Яна
– Это значит… Ян, ты не понимаешь… это значит, что его поса-а-адят, – Ташка завыла, и я испугалась, что голос ее, вырвавшись из трубки, разлетится по квартире. Данилу разбудит.
Данилу пороть надо, а не сон его золотой охранять. Хотя нет, пороть поздно. А что делать?
– Он… он вчера умер… и теперь выходит, что это не нападение… не хулиганство… убийство.
Слово кольнуло острыми углами. Убийство. Это когда кто-то кого-то за что-то лишает жизни. За что?
– За что мне это? – вторила Ташка. – Теперь все… адвокат не помо-о-о-жет. И выходит, что Данила…
Убийца. Мой племянник, которому не так давно исполнилось пятнадцать лет, бритоголовый мальчишка со слегка оттопыренными ушами и Ташкиными голубыми глазами, – убийца.
Скрипнула дверь, и пол, проседая под ногами, мягко предупредил о чьем-то приближении. Данила таки проснулся, стоит на пороге спальни, точно раздумывает, шагнуть ему в «общее» пространство или остаться на нейтральной территории своей комнаты. Я приложила палец к губам, Данила кивнул, отступил назад и тихо прикрыл за собой дверь.
– Ян, а что теперь делать-то? – спросила Ташка. – И… ты же видела, он хороший… он не убийца… не убийца он… просто получилось так.
Просто. Почему-то поначалу всегда все просто. У меня есть сестра. У сестры есть сын. Он – нацист и малолетний убийца. Он сидит на высоком стуле, сгорбившись от боли, и, обнимая кружку, шумно хлебает горячий чай. Опухоль с лица чуть спала, но зато синяки потемнели, набрякли чернотой, и оттого вид у Данилы жалкий.
Убийца… да господи, какой из него убийца?
– Мамка расстроилась, да? – спросил он, отставив кружку в сторону. На содранных костяшках пальцев крапинки засохшей крови. Ногти обгрызены.
– Да.
– Так мы ж не думали, что он… того… помрет… мы вообще не…
– Не думали, – я медленно заводилась. Какого дьявола он вообще в это национал-радикальное болото сунулся? Какого теперь сидит в моей квартире, пьет мой чай и нарушает спокойное течение моей не-жизни?!

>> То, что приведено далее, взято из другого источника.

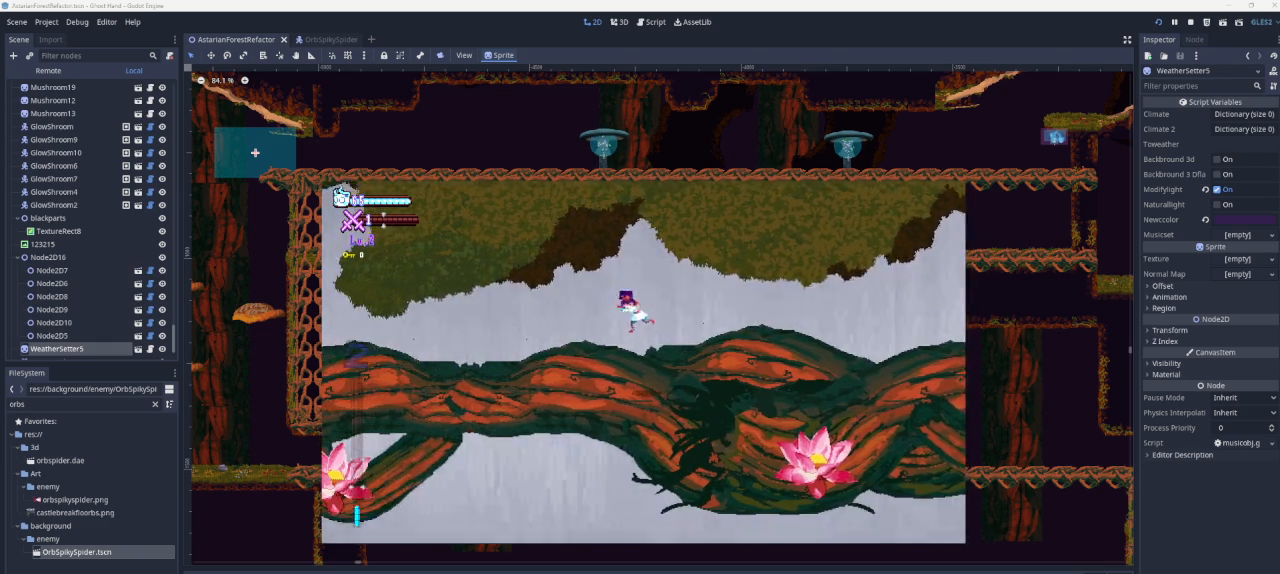
{"buttons": ["CROSS", "CIRCLE"], "left_stick": "left", "right_stick": "center", "events": [[300, "CROSS", "down"], [433, "CIRCLE", "down"]]}
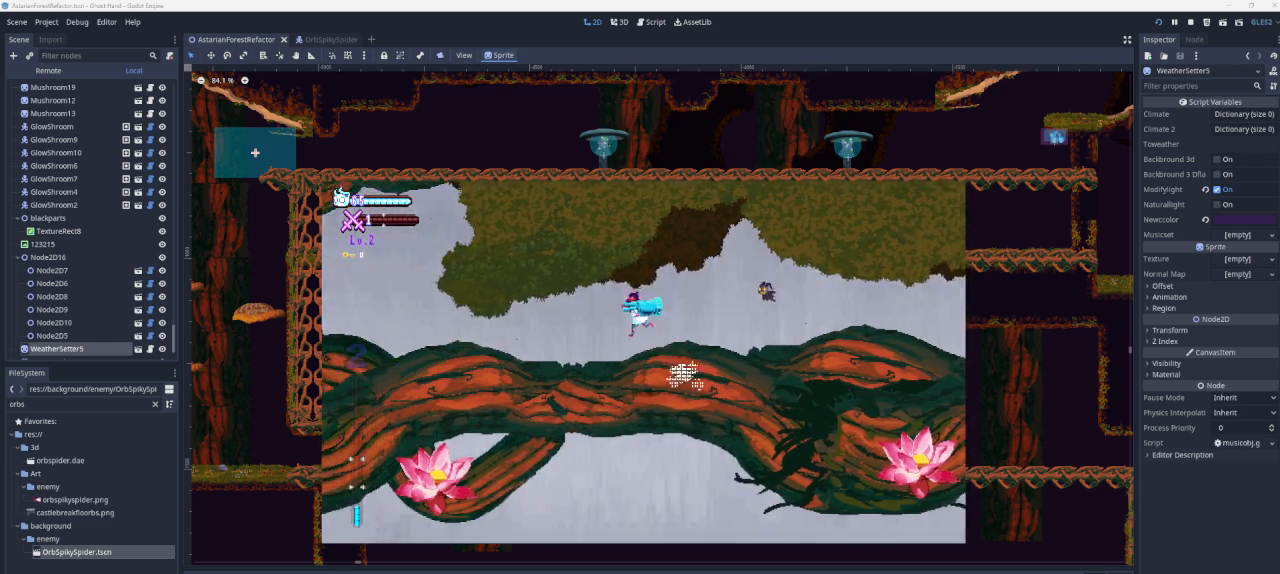
{"buttons": [], "left_stick": "left", "right_stick": "center", "events": [[100, "CROSS", "up"], [333, "CIRCLE", "up"]]}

– Он… он же не русский… по-нашему почти не говорит, а важный… при бабках… крутой типа… все можно… он наших баб снимал, за бабки снимал… и к Гейни подкатить хотел, а она послала… и мы… мы проучить, просто, чтобы место свое знал, а то если деньги есть, то все можно, да?
Все. Или почти все. Вопрос в Даниловых глазах почти упреком, ну, конечно, я ведь тоже не бедная, деньги есть… и позволить себе могу многое, так что же, меня избивать?
Данила вздохнул и потянулся за кружкой.
– Да мы не сильно его… ну в морду двинули… и по ребрам пару раз. Да он вообще сам ушел…
– А теперь сам умер. Взял и умер. Ну как, приятно осознавать, что человека убил? Или он не человек, если не русский? Одной сволочью меньше, так ты теперь радуешься, да? – Я не хотела этого говорить, мне вообще плевать на эти межнациональные проблемы. И на умершего, в общем, тоже плевать – я ведь его не знала.
Так почему же тогда не заткнусь?
Данила сполз с табуретки и молча ушел к себе, даже дверь прикрыл тихо, виновато, а на столешнице осталась кружка недопитого чая.
У чая явный привкус меди, и я снова плачу.